→ **Activity a**
Copy the passage on the C (A Child) case word for word, in full.

┌─ Text under study

Today’s case, C (A Child), Re [2012] EW Misc 15 (CC), also concerns a parent’s wishes pitted against a child’s. Again, the judge concluded that the child understood the issues and should be permitted to realise her wish. His judgment, however, has left me horrified – to the extent that, if I found myself in such a situation, I would be considering an appeal.

Let’s take a closer look.
Unusually for such a serious case, about which the judge himself remarked that there are “no binding precedents”, C (A Child) was not heard in the High Court. Instead it was heard by Judge Platt of Romford County Court.
The case centres upon a 10-year-old girl, whose parents divorced when she was eight. The girl and her younger brother spent alternate weeks with her mother and her father. Their parents and all four of their grandparents were Jewish, although the children were being raised with little religious observance.
Following the divorce, the girl’s father converted to Christianity. With the mother’s permission, he took the children to his church and also took them to a Christian festival called New Wine.
However, when the 10-year-old daughter returned from the festival she had decided that she, too, wished to be baptised into the Church. The mother and grandparents were horrified. Why had faith become such an issue? Because of the husband’s conversion, which doesn’t seem to have been raised in this case, but which had sent the entire family into a tailspin.
In November 2011 the mother applied without notice to the father for a prohibited steps order, and the father was forbidden from  baptising the girl into the Christian faith. Later that month, the without notice order was discharged by Judge Platt, who instead made an order that neither child was to be baptised or to “celebrate a bar mitzvah” (sic) without the consent of the other parent before a final hearing.

The Cafcass officer
A Cafcass officer was asked to file a report, and spoke to all parties. The officer recommended caution and suggested that a decision be deferred for two years, until the child was older. In the meantime, the officer made the following proposals, after consulting with her service manager:

a. C’s current feelings are noted, acknowledged and respected by the court and both her parents.

b. The parents to ensure C has access to information and teaching of both her parents’ faith to enable her to fully understand her choices and the implications of this.

c. the matter be reviewed in two years time, when C may have acquired the maturity and information to be able to make a fully informed decision.

└─
┌─ Exercise materials

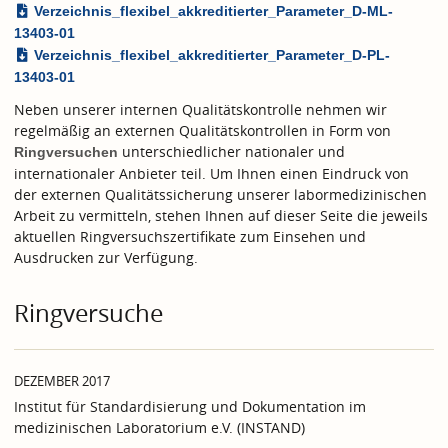
Verzeichnis_flexibel_akkreditierter_Parameter_D-ML-
13403-01
Verzeichnis_flexibel_akkreditierter_Parameter_D-PL-
13403-01
Neben unserer internen Qualitätskontrolle nehmen wir
regelmäßig an externen Qualitätskontrollen in Form von
unterschiedlicher nationaler und
Ringversuchen
internationaler Anbieter teil. Um Ihnen einen Eindruck von
der externen Qualitätssicherung unserer labormedizinischen
Arbeit zu vermitteln, stehen Ihnen auf dieser Seite die jeweils
aktuellen Ringversuchszertifikate zum Einsehen und
Ausdrucken zur Verfügung.
Ringversuche
DEZEMBER 2017
Institut für Standardisierung und Dokumentation im
medizinischen Laboratorium e.V. (INSTAND)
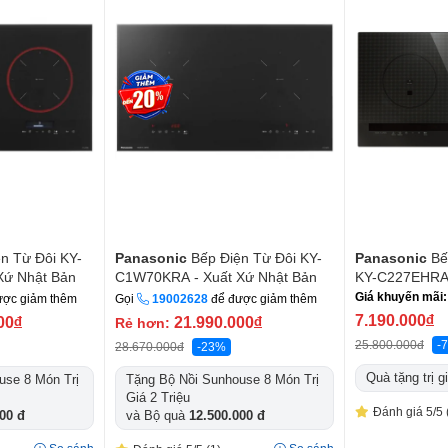
Panasonic
Bê
n Từ Đôi KY-
Panasonic
Bếp Điện Từ Đôi KY-
KY-C227EHRA 
Xứ Nhật Bản
C1W70KRA - Xuất Xứ Nhật Bản
Giá khuyến mãi:
ược giảm thêm
Gọi
19002628
để được giảm thêm
7.190.000
đ
00
đ
21.990.000
đ
Rẻ hơn:
25.800.000đ
-
28.670.000đ
-23%
Quà tặng trị g
use 8 Món Trị
Tặng Bộ Nồi Sunhouse 8 Món Trị
Giá 2 Triệu
Đánh giá 5/5
00 đ
và Bộ quà
12.500.000 đ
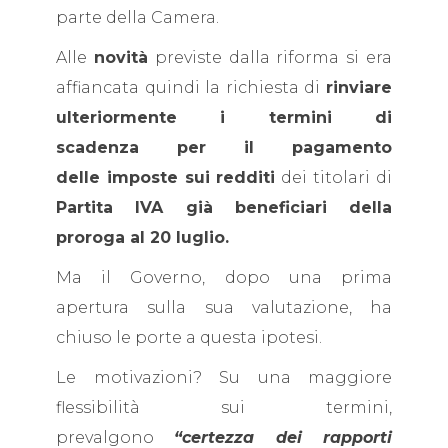
parte della Camera.
Alle
novità
previste dalla riforma si era
affiancata quindi la richiesta di
rinviare
ulteriormente i termini di
scadenza per il pagamento
delle imposte sui redditi
dei titolari di
Partita IVA già beneficiari della
proroga al 20 luglio.
Ma il Governo, dopo una prima
apertura sulla sua valutazione, ha
chiuso le porte a questa ipotesi.
Le motivazioni? Su una maggiore
flessibilità sui termini,
prevalgono
“certezza dei rapporti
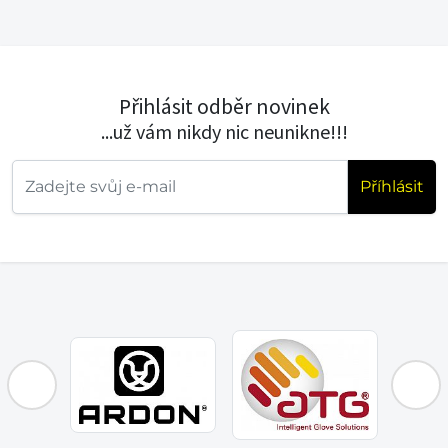
Přihlásit odběr novinek
...už vám nikdy nic neunikne!!!
Příhlásit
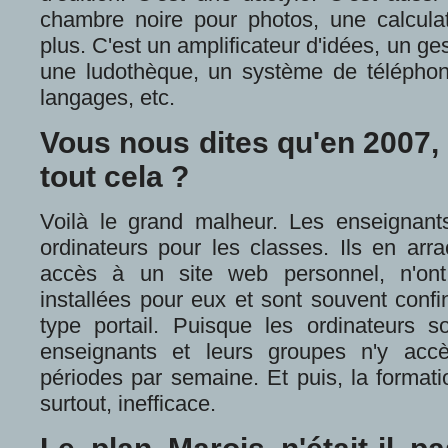
chambre noire pour photos, une calculatr
plus. C'est un amplificateur d'idées, un ge
une ludothèque, un système de téléphoni
langages, etc.
Vous nous dites qu'en 2007, 
tout cela ?
Voilà le grand malheur. Les enseignant
ordinateurs pour les classes. Ils en arra
accès à un site web personnel, n'ont 
installées pour eux et sont souvent conf
type portail. Puisque les ordinateurs so
enseignants et leurs groupes n'y acc
périodes par semaine. Et puis, la formati
surtout, inefficace.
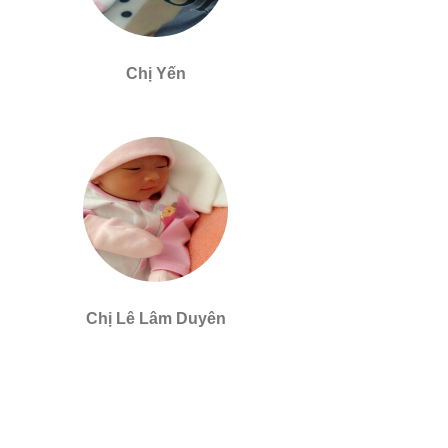
Chị Yến
Chị Lê Lâm Duyên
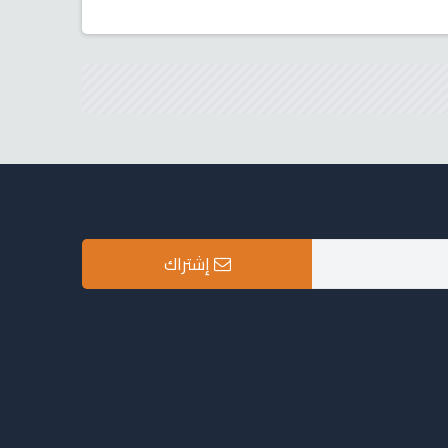
إشتراك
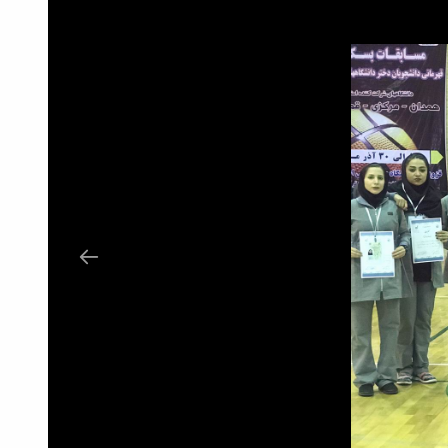
1545906178914516164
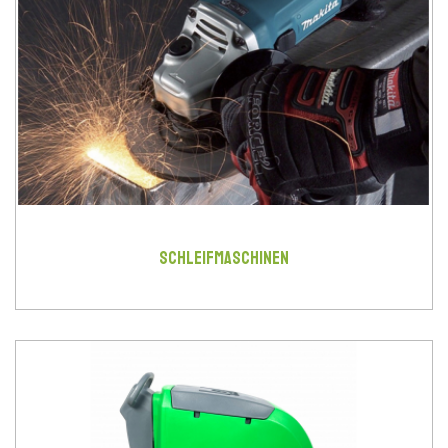
SCHLEIFMASCHINEN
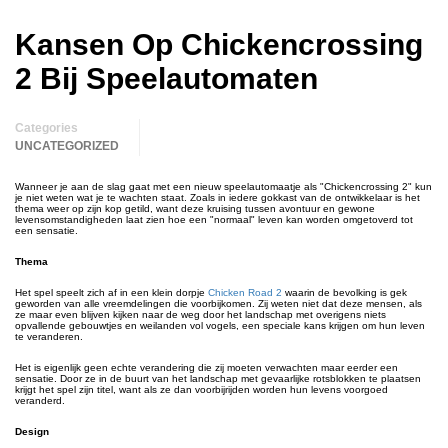
Kansen Op Chickencrossing
2 Bij Speelautomaten
Categories
UNCATEGORIZED
Wanneer je aan de slag gaat met een nieuw speelautomaatje als "Chickencrossing 2" kun
je niet weten wat je te wachten staat. Zoals in iedere gokkast van de ontwikkelaar is het
thema weer op zijn kop getild, want deze kruising tussen avontuur en gewone
levensomstandigheden laat zien hoe een "normaal" leven kan worden omgetoverd tot
een sensatie.
Thema
Het spel speelt zich af in een klein dorpje
Chicken Road 2
waarin de bevolking is gek
geworden van alle vreemdelingen die voorbijkomen. Zij weten niet dat deze mensen, als
ze maar even blijven kijken naar de weg door het landschap met overigens niets
opvallende gebouwtjes en weilanden vol vogels, een speciale kans krijgen om hun leven
te veranderen.
Het is eigenlijk geen echte verandering die zij moeten verwachten maar eerder een
sensatie. Door ze in de buurt van het landschap met gevaarlijke rotsblokken te plaatsen
krijgt het spel zijn titel, want als ze dan voorbijrijden worden hun levens voorgoed
veranderd.
Design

└─

→ **Activity b**
In the records, repeat the lines starting at the line containing "chambre noire pour photos, une calculatr" and ending at the line containing "SCHLEIFMASCHINEN", both included, leaving out the pictures.

→ **Output a**
Today’s case, C (A Child), Re [2012] EW Misc 15 (CC), also concerns a parent’s wishes pitted against a child’s. Again, the judge concluded that the child understood the issues and should be permitted to realise her wish. His judgment, however, has left me horrified – to the extent that, if I found myself in such a situation, I would be considering an appeal.

Let’s take a closer look.
Unusually for such a serious case, about which the judge himself remarked that there are “no binding precedents”, C (A Child) was not heard in the High Court. Instead it was heard by Judge Platt of Romford County Court.
The case centres upon a 10-year-old girl, whose parents divorced when she was eight. The girl and her younger brother spent alternate weeks with her mother and her father. Their parents and all four of their grandparents were Jewish, although the children were being raised with little religious observance.
Following the divorce, the girl’s father converted to Christianity. With the mother’s permission, he took the children to his church and also took them to a Christian festival called New Wine.
However, when the 10-year-old daughter returned from the festival she had decided that she, too, wished to be baptised into the Church. The mother and grandparents were horrified. Why had faith become such an issue? Because of the husband’s conversion, which doesn’t seem to have been raised in this case, but which had sent the entire family into a tailspin.
In November 2011 the mother applied without notice to the father for a prohibited steps order, and the father was forbidden from  baptising the girl into the Christian faith. Later that month, the without notice order was discharged by Judge Platt, who instead made an order that neither child was to be baptised or to “celebrate a bar mitzvah” (sic) without the consent of the other parent before a final hearing.

The Cafcass officer
A Cafcass officer was asked to file a report, and spoke to all parties. The officer recommended caution and suggested that a decision be deferred for two years, until the child was older. In the meantime, the officer made the following proposals, after consulting with her service manager:

a. C’s current feelings are noted, acknowledged and respected by the court and both her parents.

b. The parents to ensure C has access to information and teaching of both her parents’ faith to enable her to fully understand her choices and the implications of this.

c. the matter be reviewed in two years time, when C may have acquired the maturity and information to be able to make a fully informed decision.

→ **Output b**
chambre noire pour photos, une calculatr
plus. C'est un amplificateur d'idées, un ge
une ludothèque, un système de téléphoni
langages, etc.
Vous nous dites qu'en 2007, 
tout cela ?
Voilà le grand malheur. Les enseignant
ordinateurs pour les classes. Ils en arra
accès à un site web personnel, n'ont 
installées pour eux et sont souvent conf
type portail. Puisque les ordinateurs so
enseignants et leurs groupes n'y acc
périodes par semaine. Et puis, la formati
surtout, inefficace.
Chị Yến
Chị Lê Lâm Duyên
إشتراك
1545906178914516164
SCHLEIFMASCHINEN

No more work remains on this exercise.